Go over the listing below line by line and tally those containing "POST". Give only the tally.

--- INPUT DATA Enclosed Below ---

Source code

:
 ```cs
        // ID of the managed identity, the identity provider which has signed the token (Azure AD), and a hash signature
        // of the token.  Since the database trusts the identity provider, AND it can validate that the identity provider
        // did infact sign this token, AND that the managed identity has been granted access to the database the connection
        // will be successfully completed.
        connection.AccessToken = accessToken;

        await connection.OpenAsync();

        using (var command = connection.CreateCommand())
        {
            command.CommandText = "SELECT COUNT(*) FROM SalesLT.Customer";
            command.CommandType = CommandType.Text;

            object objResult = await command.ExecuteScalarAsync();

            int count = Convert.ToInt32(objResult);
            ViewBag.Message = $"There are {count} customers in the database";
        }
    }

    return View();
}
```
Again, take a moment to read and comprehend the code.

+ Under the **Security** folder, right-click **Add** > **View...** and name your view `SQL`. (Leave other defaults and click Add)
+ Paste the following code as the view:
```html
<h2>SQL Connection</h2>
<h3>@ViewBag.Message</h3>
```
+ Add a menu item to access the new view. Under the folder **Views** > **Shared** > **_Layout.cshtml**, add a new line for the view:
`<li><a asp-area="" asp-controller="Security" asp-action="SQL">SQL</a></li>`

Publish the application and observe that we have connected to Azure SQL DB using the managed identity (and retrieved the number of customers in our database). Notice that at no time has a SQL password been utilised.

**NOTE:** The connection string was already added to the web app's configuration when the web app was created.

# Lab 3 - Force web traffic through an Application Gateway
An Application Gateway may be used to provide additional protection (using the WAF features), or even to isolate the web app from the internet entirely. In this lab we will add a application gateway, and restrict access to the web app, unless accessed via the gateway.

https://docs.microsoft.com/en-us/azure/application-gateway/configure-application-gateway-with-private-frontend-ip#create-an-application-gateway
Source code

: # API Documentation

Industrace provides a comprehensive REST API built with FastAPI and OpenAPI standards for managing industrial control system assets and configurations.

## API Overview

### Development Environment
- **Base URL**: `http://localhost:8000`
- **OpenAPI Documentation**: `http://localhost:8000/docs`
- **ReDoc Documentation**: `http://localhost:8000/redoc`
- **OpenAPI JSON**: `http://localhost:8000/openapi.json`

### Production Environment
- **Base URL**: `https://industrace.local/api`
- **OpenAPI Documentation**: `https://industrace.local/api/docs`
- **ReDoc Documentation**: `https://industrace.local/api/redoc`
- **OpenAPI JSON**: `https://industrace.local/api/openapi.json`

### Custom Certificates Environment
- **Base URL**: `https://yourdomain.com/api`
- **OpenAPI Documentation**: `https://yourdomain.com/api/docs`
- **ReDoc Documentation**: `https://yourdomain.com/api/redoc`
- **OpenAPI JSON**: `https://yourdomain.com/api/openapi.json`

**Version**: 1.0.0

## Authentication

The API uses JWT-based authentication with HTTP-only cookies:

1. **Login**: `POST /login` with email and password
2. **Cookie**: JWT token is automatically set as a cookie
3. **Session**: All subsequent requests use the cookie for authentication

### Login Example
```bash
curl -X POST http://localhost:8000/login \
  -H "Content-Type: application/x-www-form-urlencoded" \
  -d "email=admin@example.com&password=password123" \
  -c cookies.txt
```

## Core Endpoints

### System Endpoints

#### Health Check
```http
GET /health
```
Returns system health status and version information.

--- End of Enclosed INPUT DATA ---

**TASK RESPONSE**
2